Type of information:

experimental study

Adequacy of study:

key study

Study period:

24 Apr 2017 - 03 Nov 2017

Reliability:

1 (reliable without restriction)

Rationale for reliability incl. deficiencies:

guideline study

Qualifier:

according to guideline

Guideline:

OECD Guideline 309 (Aerobic Mineralisation in Surface Water - Simulation Biodegradation Test)

GLP compliance:

yes (incl. QA statement)

Radiolabelling:

yes

Oxygen conditions:

aerobic

Inoculum or test system:

natural water: freshwater

Details on source and properties of surface water:

- Details on collection (e.g. location, sampling depth, contamination history, procedure): natural aerobic surface water source in Rhineland-Palatinate (67374 Hanhofen, Germany, N49.312358, E8.318905).
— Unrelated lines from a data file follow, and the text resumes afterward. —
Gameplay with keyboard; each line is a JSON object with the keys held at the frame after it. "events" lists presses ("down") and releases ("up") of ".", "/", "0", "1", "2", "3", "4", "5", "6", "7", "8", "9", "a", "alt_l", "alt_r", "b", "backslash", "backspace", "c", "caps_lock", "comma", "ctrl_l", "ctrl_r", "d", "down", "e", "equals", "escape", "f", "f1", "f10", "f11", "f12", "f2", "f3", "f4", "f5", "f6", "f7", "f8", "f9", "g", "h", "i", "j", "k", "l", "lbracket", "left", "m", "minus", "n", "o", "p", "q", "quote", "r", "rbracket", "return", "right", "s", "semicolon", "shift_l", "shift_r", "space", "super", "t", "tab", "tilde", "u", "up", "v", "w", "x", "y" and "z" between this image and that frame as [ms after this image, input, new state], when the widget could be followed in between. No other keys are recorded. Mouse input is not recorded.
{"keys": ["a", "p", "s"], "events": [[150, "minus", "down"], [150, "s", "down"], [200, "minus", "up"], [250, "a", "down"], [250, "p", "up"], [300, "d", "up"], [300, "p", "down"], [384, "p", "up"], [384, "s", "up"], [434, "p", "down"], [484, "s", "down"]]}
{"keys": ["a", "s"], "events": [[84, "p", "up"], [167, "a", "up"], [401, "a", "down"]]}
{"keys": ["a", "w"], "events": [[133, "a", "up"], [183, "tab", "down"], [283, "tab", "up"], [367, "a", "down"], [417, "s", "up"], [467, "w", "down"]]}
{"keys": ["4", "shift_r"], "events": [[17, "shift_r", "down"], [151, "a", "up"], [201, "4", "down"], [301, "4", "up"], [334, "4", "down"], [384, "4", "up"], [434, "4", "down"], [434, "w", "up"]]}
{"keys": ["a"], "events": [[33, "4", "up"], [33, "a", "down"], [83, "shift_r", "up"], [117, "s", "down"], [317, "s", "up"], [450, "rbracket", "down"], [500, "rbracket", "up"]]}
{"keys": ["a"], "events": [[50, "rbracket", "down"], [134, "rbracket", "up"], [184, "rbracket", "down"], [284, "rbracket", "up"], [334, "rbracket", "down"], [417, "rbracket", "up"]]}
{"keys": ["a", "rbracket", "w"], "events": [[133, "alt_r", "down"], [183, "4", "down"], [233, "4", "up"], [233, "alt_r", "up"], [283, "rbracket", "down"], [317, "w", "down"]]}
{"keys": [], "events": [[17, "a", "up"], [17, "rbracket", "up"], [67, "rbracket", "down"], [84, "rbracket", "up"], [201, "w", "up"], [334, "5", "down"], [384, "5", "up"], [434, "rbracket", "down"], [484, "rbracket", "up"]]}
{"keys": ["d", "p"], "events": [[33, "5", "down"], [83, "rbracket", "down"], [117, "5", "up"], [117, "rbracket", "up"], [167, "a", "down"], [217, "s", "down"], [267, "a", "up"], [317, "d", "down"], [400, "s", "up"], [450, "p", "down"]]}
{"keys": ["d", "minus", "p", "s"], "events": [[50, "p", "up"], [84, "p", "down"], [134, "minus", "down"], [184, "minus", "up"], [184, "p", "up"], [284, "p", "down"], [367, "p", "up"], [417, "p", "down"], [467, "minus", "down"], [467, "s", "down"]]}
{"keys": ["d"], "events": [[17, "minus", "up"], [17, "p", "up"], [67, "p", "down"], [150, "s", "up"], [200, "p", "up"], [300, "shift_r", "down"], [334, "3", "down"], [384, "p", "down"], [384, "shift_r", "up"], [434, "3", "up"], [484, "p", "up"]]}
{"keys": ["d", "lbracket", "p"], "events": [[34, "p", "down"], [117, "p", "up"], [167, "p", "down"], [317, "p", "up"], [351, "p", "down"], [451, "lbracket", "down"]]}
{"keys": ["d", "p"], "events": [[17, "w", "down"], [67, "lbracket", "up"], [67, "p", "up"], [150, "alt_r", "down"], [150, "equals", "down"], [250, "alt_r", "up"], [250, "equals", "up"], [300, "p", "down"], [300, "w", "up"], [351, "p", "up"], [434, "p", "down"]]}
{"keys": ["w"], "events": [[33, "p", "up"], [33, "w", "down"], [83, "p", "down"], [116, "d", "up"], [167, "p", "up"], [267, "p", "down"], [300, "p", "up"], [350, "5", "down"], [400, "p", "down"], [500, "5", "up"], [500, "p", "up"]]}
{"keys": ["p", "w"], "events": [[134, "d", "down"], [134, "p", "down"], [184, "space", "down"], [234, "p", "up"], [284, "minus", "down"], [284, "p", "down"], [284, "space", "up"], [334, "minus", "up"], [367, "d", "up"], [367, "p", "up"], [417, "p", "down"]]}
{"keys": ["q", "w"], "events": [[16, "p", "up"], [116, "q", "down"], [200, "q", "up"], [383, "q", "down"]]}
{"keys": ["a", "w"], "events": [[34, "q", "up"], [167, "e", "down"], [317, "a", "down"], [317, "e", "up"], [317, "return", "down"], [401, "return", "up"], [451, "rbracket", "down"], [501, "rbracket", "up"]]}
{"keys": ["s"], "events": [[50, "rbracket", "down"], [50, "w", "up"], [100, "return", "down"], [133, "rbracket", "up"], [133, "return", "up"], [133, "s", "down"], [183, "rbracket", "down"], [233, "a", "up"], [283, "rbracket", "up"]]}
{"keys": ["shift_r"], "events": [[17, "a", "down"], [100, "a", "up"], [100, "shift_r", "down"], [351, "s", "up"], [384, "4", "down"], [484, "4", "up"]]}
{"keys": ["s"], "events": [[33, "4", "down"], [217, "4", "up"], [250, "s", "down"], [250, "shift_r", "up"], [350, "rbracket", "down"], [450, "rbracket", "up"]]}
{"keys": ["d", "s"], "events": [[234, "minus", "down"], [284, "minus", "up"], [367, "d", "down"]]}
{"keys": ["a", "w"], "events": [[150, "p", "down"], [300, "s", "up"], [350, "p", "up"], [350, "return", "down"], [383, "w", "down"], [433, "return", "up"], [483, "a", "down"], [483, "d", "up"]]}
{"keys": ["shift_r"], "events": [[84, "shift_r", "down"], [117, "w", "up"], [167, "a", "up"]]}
Water was sampled from the top 5 to 10 cm of the natural resource.
- Storage conditions: water was transported in polyethylene containers to the laboratory.
- Storage length: 1 day
- Temperature (°C) at time of collection: 14ºC
- pH at time of collection: 8.4
- Redox potential (mv) initial: 153
- Oxygen concentration (mg/l) initial: 12.3
- Dissolved organic carbon (mg/l): 9.3
- Water filtered: yes
- Type and size of filter used, if any: 100 μm mesh size.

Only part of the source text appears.